Member of the National Assembly
- In office April 2004 – May 1994
- Constituency: Eastern Cape

Personal details
- Born: Increase Zandisile Ncinane 5 April 1949 Keiskammahoek, Cape Province Union of South Africa
- Died: January 2018 (aged 68) Keiskammahoek, South Africa
- Party: African National Congress

= John Ncinane =

South African politician and sports administrator (1949–2018)

Increase Zandisile "John" Ncinane (5 April 1949 – January 2018) was a South African politician and sports administrator from the Eastern Cape. He represented the African National Congress (ANC) in the National Assembly from 1994 to 2004.

Ncinane was co-president of Athletics South Africa from 1992 to 1995 and was also an executive member of the South African Rugby Football Union. He was reprimanded for abusing parliamentary travel vouchers in 2000 and was convicted of a similar offence in the Travelgate scandal in 2005.

== Early life and career ==
Ncinane was born on 5 April 1949 and was from Keiskammahoek in the former Cape Province. According to IOL, during apartheid he was a dipping tank supervisor in the government of the Ciskei bantustan and was active in the Ciskei Agricultural Union.

He was later a prominent sports administrator. In 1992, he became the inaugural co-president, with Deon van Zyl, of Athletics South Africa, and he represented the South African Amateur Athletics Congress at the multi-party negotiations to end apartheid.

== Parliament: 1994–2004 ==
In the 1994 general election, South Africa's first under universal suffrage, Ncinane was elected to represent the African National Congress (ANC) in the National Assembly, the lower house of the new South African Parliament. He served two terms in his seat, gaining re-election in 1999, and represented the Eastern Cape constituency. During the ANC's campaign in the 1999 election, he issued a public apology after saying that the ANC would remain in power "even if Jesus Christ were still on earth".

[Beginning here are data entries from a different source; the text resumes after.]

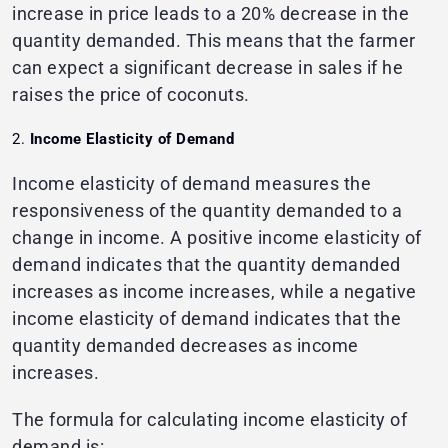
increase in price leads to a 20% decrease in the
quantity demanded. This means that the farmer
can expect a significant decrease in sales if he
raises the price of coconuts.
Income Elasticity of Demand
Income elasticity of demand measures the
responsiveness of the quantity demanded to a
change in income. A positive income elasticity of
demand indicates that the quantity demanded
increases as income increases, while a negative
income elasticity of demand indicates that the
quantity demanded decreases as income
increases.
The formula for calculating income elasticity of
demand is:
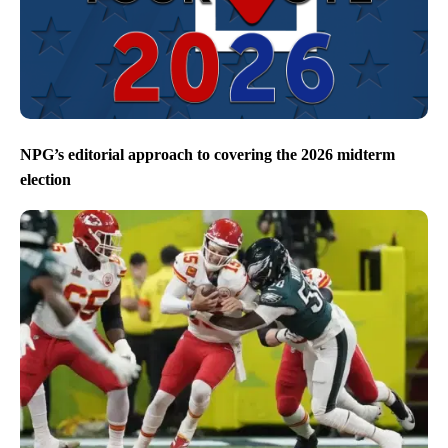
NPG’s editorial approach to covering the 2026 midterm
election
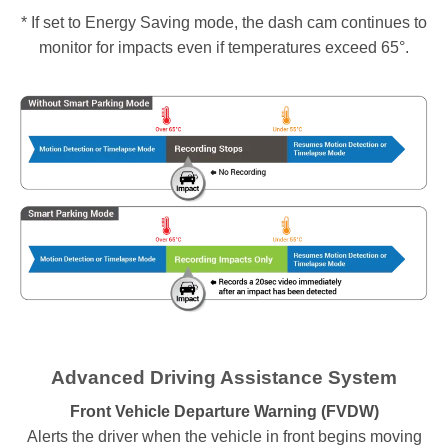
* If set to Energy Saving mode, the dash cam continues to
monitor for impacts even if temperatures exceed 65°.
Advanced Driving Assistance System
Front Vehicle Departure Warning (FVDW)
Alerts the driver when the vehicle in front begins moving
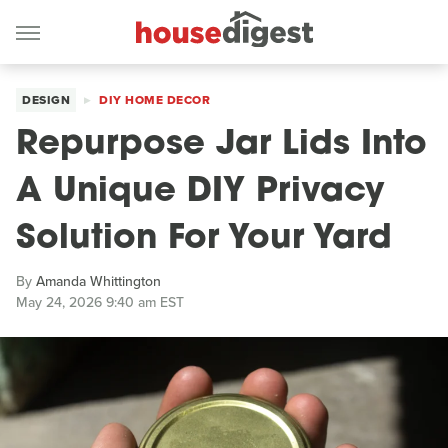
DESIGN
DIY HOME DECOR
Repurpose Jar Lids Into
A Unique DIY Privacy
Solution For Your Yard
By
Amanda Whittington
May 24, 2026 9:40 am EST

He also remained active in sports administration: he remained co-president of the ASA until 1995, when he ran unsuccessfully for re-election. From then, he deputised the successful candidate, Leonard Chuene, until the next internal elections in 1997, when he lost his re-election bid and instead became an ordinary board member. He also served as president of Border Athletics and was an executive member of the South African Rugby Football Union from 1995 to 2001.

=== Travel voucher fraud: 2000 ===
In 2000, Ncinane was investigated by a parliamentary disciplinary committee, headed by Deputy Speaker Baleka Mbete, following media reports that he had abused the travel vouchers provided to MPs for work-related air travel. The committee found that, between May and August 2000, Ncinane had on several occasions claimed full compensation from Parliament while in fact travelling on discounted vouchers intended for the use of his minor children. In October, he was formally reprimanded by the Speaker of the National Assembly, Frene Ginwala, who described his conduct as "inexcusable and reckless" and said that there was prima facie evidence of fraud. Ncinane apologised for the "deplorable act that I have committed".

In 2001, Ncinane was also subject to an internal party disciplinary process, in which he pled guilty to having contravened the ANC's disciplinary code. In June, the Eastern Cape branch of the ANC sentenced him to a five-year suspension of his ANC membership, though the sentence was itself conditionally suspended for ten years.

=== Border Rugby: 2001 ===
At the same time, early in 2001, Ncinane had successfully contested the presidency of the Border Rugby Football Union, beating senior ANC MP Mluleki George. Months after his election, he was suspended from the position pending the outcome of a criminal case against him; he was accused of, and denied, having misappropriated about R33,000 in rugby development funds to settle a repair bill for his private vehicle. In October, he resigned as president of the union, but said that his decision "had nothing to do with the fraud charges". The criminal charges were withdrawn in January 2002.

In September 2003, the press photographed Ncinane napping in a parliamentary session attended by Deputy President Jacob Zuma, fuelling a debate among MPs about whether Parliament should regulate press coverage of parliamentary proceedings. He left Parliament after the 2004 general election; he remained active in sports administration and ran a funeral parlour.

== Travelgate conviction: 2005 ==
In 2004, the Travelgate scandal broke, leading to a major investigation of widespread abuse of parliamentary travel vouchers; Ncinane was among those who faced criminal charges. In April 2005, Ncinane pled guilty to fraud in terms of a plea bargain, admitting to having exchanged travel vouchers for R80,000 in cash from a Parliament-contracted travel agency between January 2002 and June 2003. He was sentenced to pay a fine of R80,000 or serve three years' imprisonment, in addition to a mandatory five-year suspended prison sentence. In February 2007, a warrant for his arrest was issued after he defaulted on the payment of his fine.

== Personal life and death ==
After he left Parliament, Ncinane lost both of his legs to amputation due to diabetes complications and used a wheelchair. He died in early January 2018 at his home in Keiskammahoek after a long diabetes-related illness. He was married and had children.